### [Task directions]
Without including any images, please transcribe all the lines below exactly.

[Collected data]
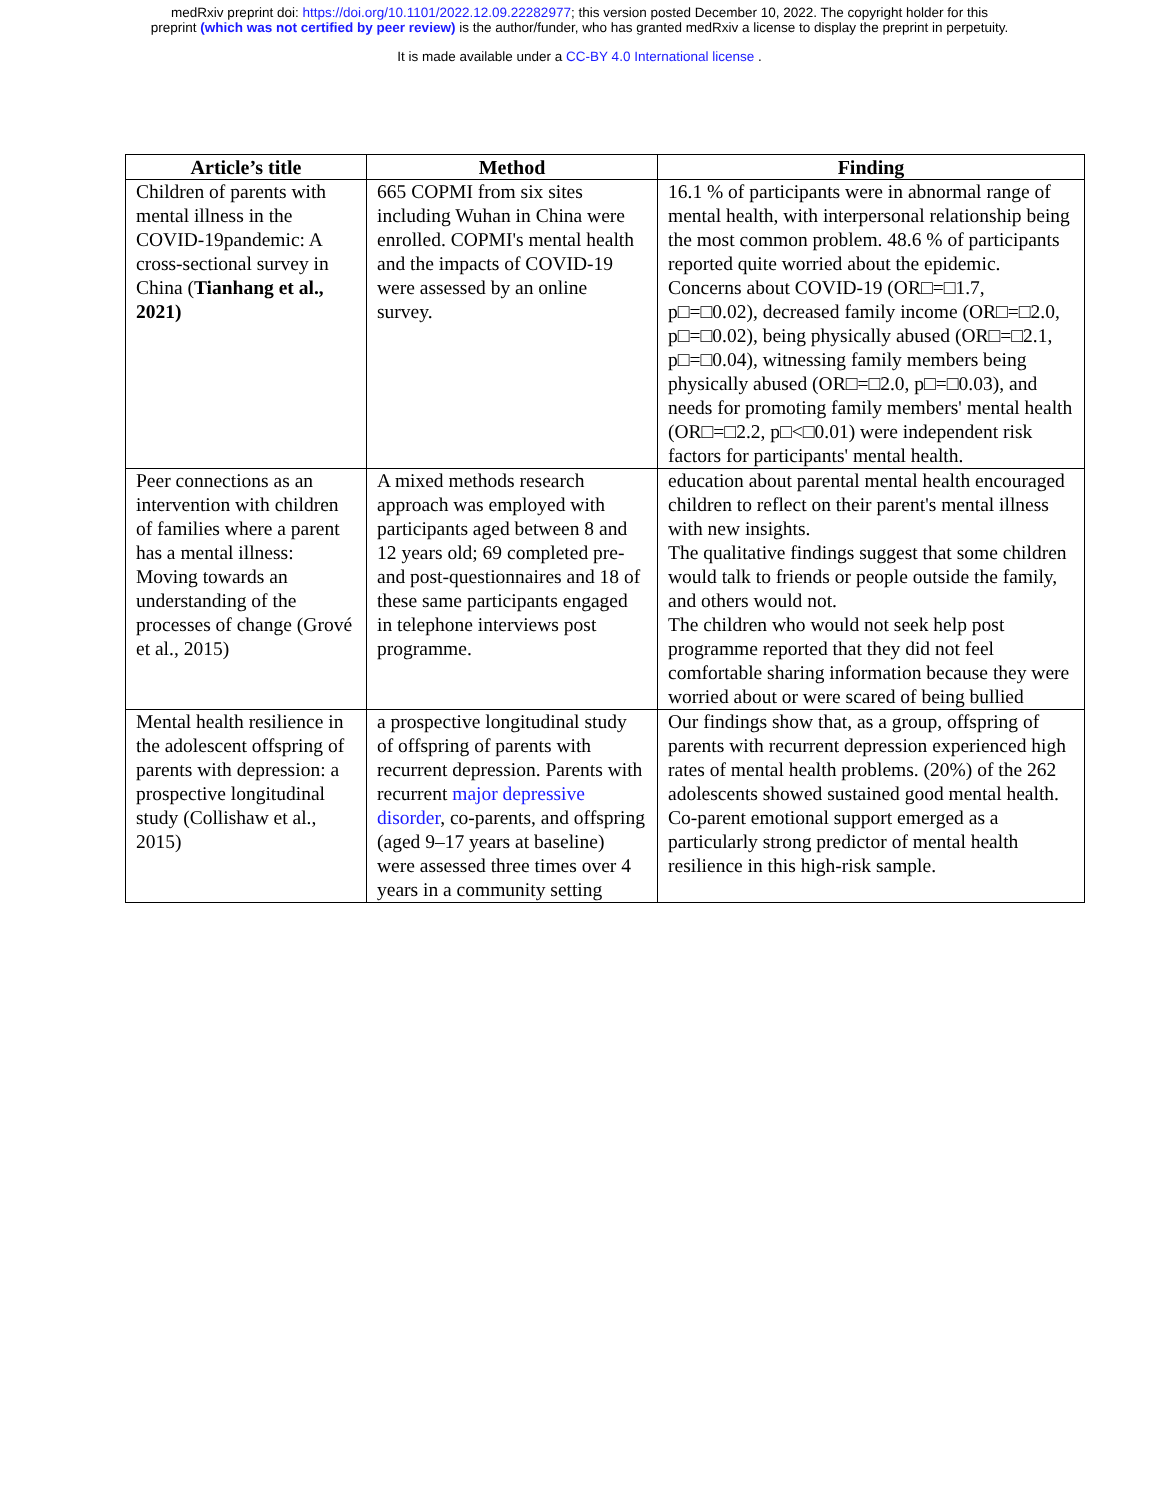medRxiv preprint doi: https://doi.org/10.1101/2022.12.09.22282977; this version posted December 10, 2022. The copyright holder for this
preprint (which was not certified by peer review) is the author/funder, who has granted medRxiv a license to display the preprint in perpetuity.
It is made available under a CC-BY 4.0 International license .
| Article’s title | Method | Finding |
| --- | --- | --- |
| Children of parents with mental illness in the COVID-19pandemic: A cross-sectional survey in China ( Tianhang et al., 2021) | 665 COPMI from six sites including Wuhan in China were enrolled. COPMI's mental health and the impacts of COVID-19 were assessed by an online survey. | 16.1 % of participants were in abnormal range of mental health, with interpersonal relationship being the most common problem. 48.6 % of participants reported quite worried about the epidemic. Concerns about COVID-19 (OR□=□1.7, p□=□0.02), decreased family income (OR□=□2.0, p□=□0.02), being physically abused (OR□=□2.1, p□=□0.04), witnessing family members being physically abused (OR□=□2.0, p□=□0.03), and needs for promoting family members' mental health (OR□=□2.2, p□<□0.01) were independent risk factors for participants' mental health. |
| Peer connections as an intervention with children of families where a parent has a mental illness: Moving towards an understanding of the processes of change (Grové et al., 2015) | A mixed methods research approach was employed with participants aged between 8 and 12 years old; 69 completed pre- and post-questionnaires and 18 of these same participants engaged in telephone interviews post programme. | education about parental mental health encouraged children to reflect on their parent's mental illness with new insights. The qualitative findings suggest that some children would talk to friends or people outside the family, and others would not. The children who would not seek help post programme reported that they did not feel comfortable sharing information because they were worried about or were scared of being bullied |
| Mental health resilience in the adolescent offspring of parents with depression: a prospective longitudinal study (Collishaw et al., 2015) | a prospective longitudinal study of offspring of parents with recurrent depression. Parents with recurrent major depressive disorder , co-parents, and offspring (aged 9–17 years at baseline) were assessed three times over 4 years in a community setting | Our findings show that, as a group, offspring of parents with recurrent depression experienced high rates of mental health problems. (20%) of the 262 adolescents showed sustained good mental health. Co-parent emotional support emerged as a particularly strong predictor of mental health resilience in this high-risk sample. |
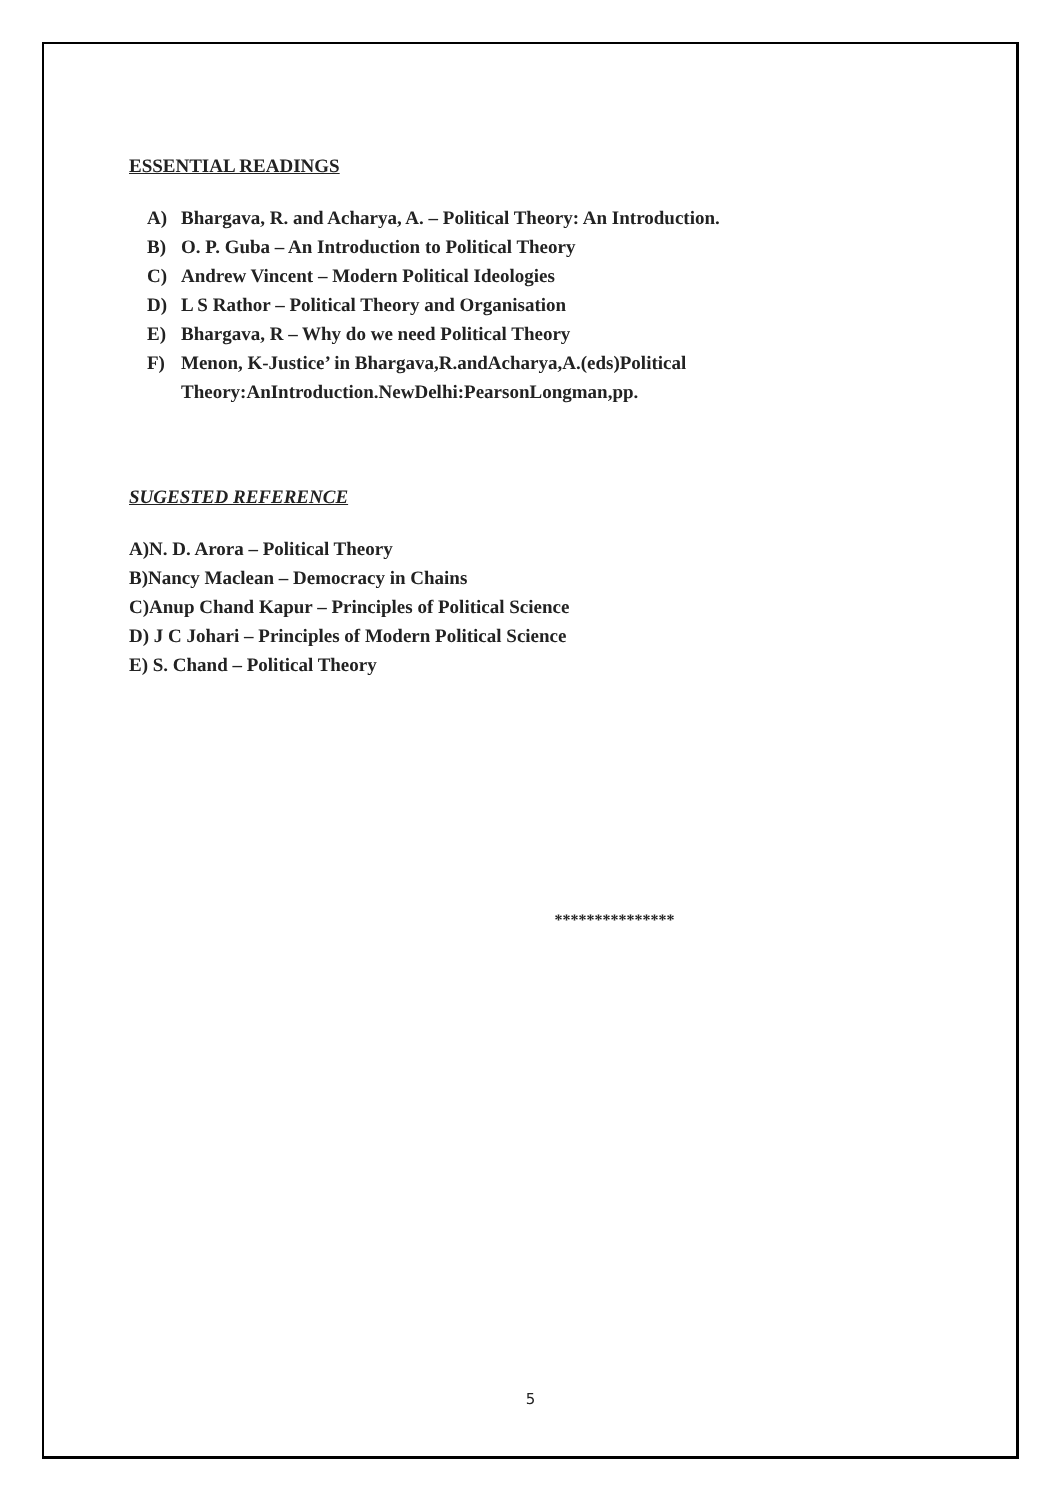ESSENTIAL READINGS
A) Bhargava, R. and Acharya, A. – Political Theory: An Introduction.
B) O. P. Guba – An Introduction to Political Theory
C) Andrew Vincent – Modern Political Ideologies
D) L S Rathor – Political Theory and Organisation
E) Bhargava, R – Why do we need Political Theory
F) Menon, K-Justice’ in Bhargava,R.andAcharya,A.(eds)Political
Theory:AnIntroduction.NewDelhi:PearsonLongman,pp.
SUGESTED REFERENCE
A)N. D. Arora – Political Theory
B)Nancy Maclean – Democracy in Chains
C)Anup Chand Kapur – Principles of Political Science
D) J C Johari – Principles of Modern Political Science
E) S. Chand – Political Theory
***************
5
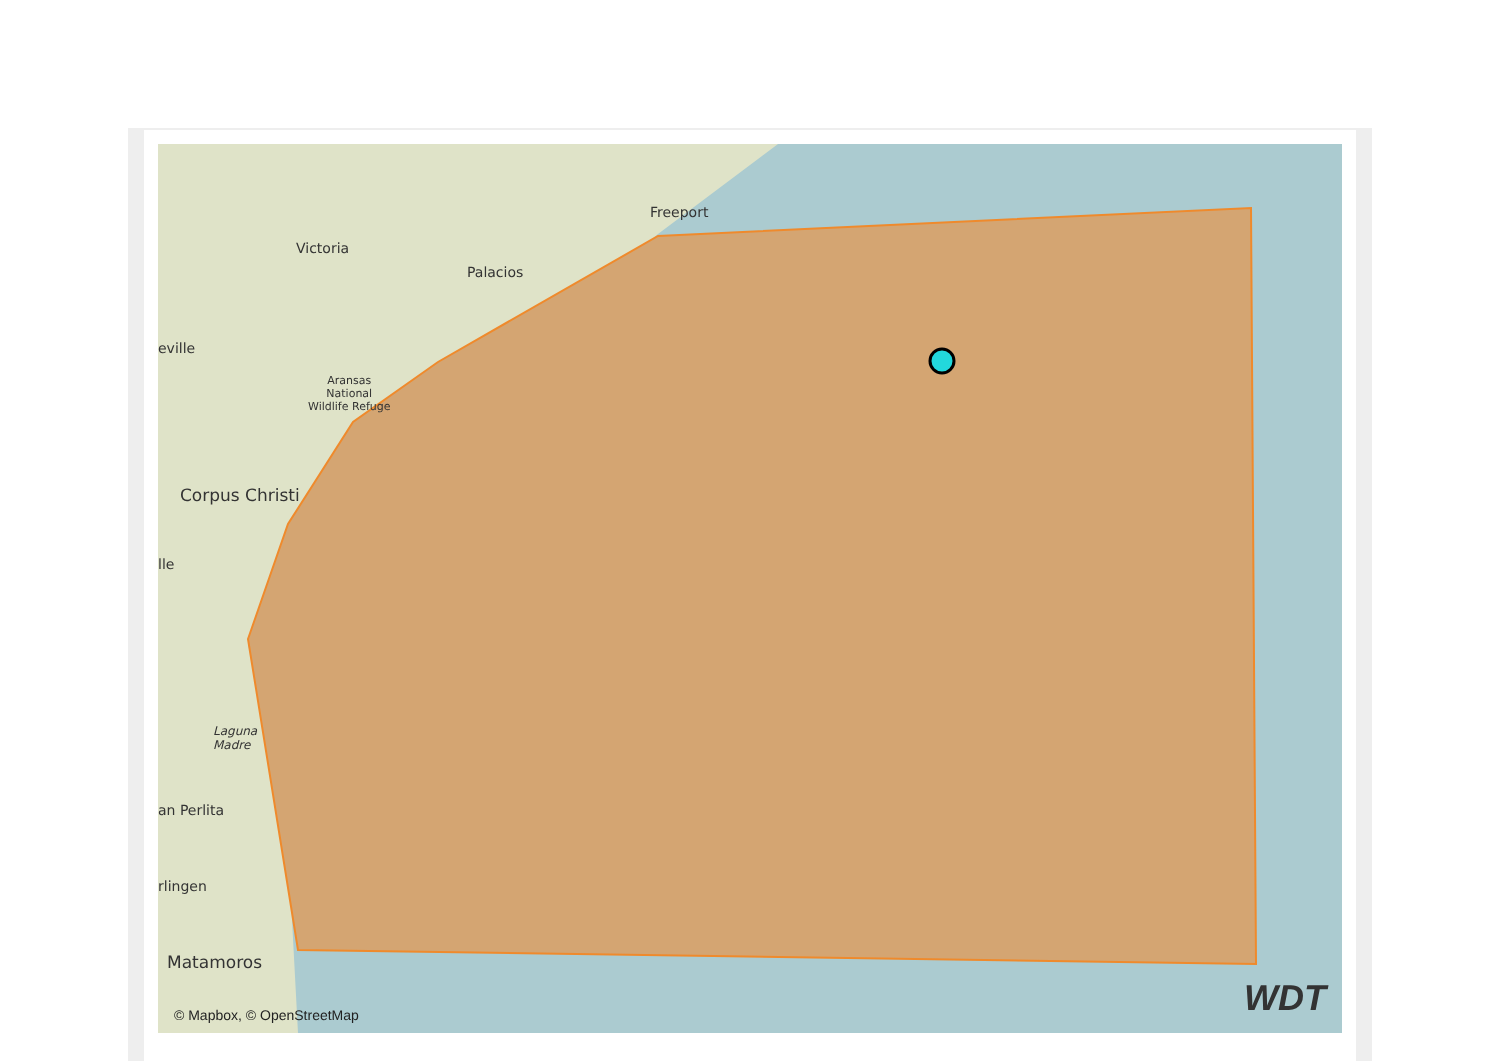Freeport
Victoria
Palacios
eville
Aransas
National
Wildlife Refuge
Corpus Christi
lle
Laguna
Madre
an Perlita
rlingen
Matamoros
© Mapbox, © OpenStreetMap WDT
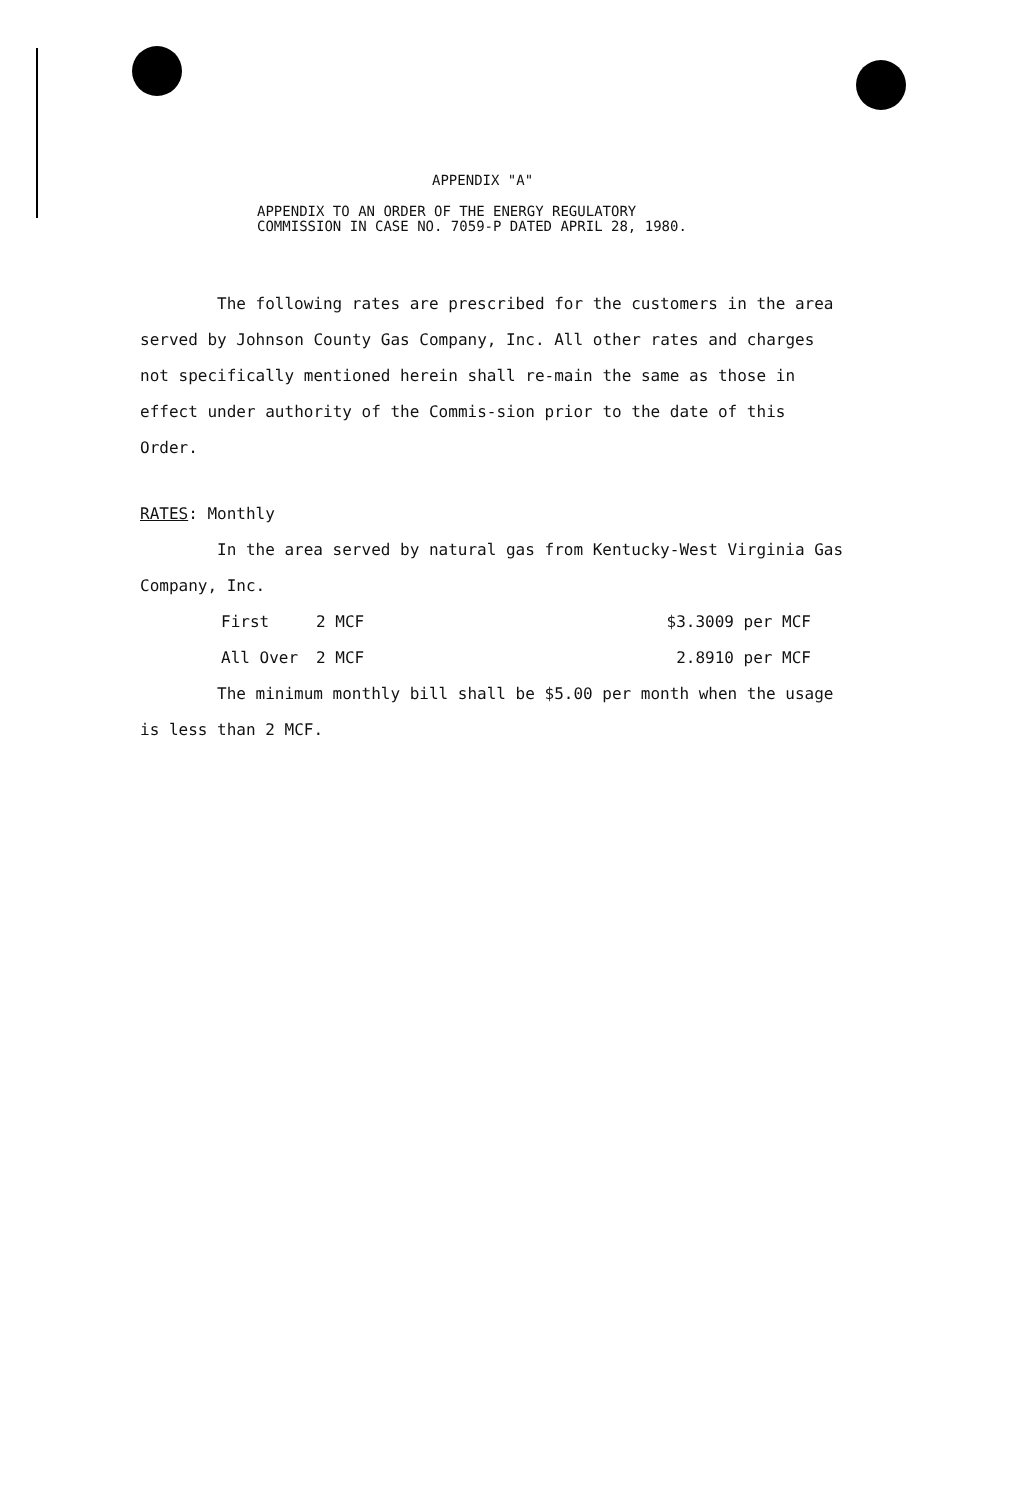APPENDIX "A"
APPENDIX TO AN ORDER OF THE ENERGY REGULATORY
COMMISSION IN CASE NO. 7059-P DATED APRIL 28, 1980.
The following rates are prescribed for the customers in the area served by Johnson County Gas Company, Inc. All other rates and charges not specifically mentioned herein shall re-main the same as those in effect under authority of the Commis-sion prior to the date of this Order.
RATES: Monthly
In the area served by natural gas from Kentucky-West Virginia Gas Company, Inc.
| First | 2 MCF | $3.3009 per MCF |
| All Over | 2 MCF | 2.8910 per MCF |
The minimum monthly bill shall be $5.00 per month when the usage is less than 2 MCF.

### [Task solution]
medRxiv preprint doi: https://doi.org/10.1101/2022.12.09.22282977; this version posted December 10, 2022. The copyright holder for this
preprint (which was not certified by peer review) is the author/funder, who has granted medRxiv a license to display the preprint in perpetuity.
It is made available under a CC-BY 4.0 International license .
| Article’s title | Method | Finding |
| --- | --- | --- |
| Children of parents with mental illness in the COVID-19pandemic: A cross-sectional survey in China ( Tianhang et al., 2021) | 665 COPMI from six sites including Wuhan in China were enrolled. COPMI's mental health and the impacts of COVID-19 were assessed by an online survey. | 16.1 % of participants were in abnormal range of mental health, with interpersonal relationship being the most common problem. 48.6 % of participants reported quite worried about the epidemic. Concerns about COVID-19 (OR□=□1.7, p□=□0.02), decreased family income (OR□=□2.0, p□=□0.02), being physically abused (OR□=□2.1, p□=□0.04), witnessing family members being physically abused (OR□=□2.0, p□=□0.03), and needs for promoting family members' mental health (OR□=□2.2, p□<□0.01) were independent risk factors for participants' mental health. |
| Peer connections as an intervention with children of families where a parent has a mental illness: Moving towards an understanding of the processes of change (Grové et al., 2015) | A mixed methods research approach was employed with participants aged between 8 and 12 years old; 69 completed pre- and post-questionnaires and 18 of these same participants engaged in telephone interviews post programme. | education about parental mental health encouraged children to reflect on their parent's mental illness with new insights. The qualitative findings suggest that some children would talk to friends or people outside the family, and others would not. The children who would not seek help post programme reported that they did not feel comfortable sharing information because they were worried about or were scared of being bullied |
| Mental health resilience in the adolescent offspring of parents with depression: a prospective longitudinal study (Collishaw et al., 2015) | a prospective longitudinal study of offspring of parents with recurrent depression. Parents with recurrent major depressive disorder , co-parents, and offspring (aged 9–17 years at baseline) were assessed three times over 4 years in a community setting | Our findings show that, as a group, offspring of parents with recurrent depression experienced high rates of mental health problems. (20%) of the 262 adolescents showed sustained good mental health. Co-parent emotional support emerged as a particularly strong predictor of mental health resilience in this high-risk sample. |
ESSENTIAL READINGS
A) Bhargava, R. and Acharya, A. – Political Theory: An Introduction.
B) O. P. Guba – An Introduction to Political Theory
C) Andrew Vincent – Modern Political Ideologies
D) L S Rathor – Political Theory and Organisation
E) Bhargava, R – Why do we need Political Theory
F) Menon, K-Justice’ in Bhargava,R.andAcharya,A.(eds)Political
Theory:AnIntroduction.NewDelhi:PearsonLongman,pp.
SUGESTED REFERENCE
A)N. D. Arora – Political Theory
B)Nancy Maclean – Democracy in Chains
C)Anup Chand Kapur – Principles of Political Science
D) J C Johari – Principles of Modern Political Science
E) S. Chand – Political Theory
***************
5
Freeport
Victoria
Palacios
eville
Aransas
National
Wildlife Refuge
Corpus Christi
lle
Laguna
Madre
an Perlita
rlingen
Matamoros
© Mapbox, © OpenStreetMap WDT
APPENDIX "A"
APPENDIX TO AN ORDER OF THE ENERGY REGULATORY
COMMISSION IN CASE NO. 7059-P DATED APRIL 28, 1980.
The following rates are prescribed for the customers in the area served by Johnson County Gas Company, Inc. All other rates and charges not specifically mentioned herein shall re-main the same as those in effect under authority of the Commis-sion prior to the date of this Order.
RATES: Monthly
In the area served by natural gas from Kentucky-West Virginia Gas Company, Inc.
| First | 2 MCF | $3.3009 per MCF |
| All Over | 2 MCF | 2.8910 per MCF |
The minimum monthly bill shall be $5.00 per month when the usage is less than 2 MCF.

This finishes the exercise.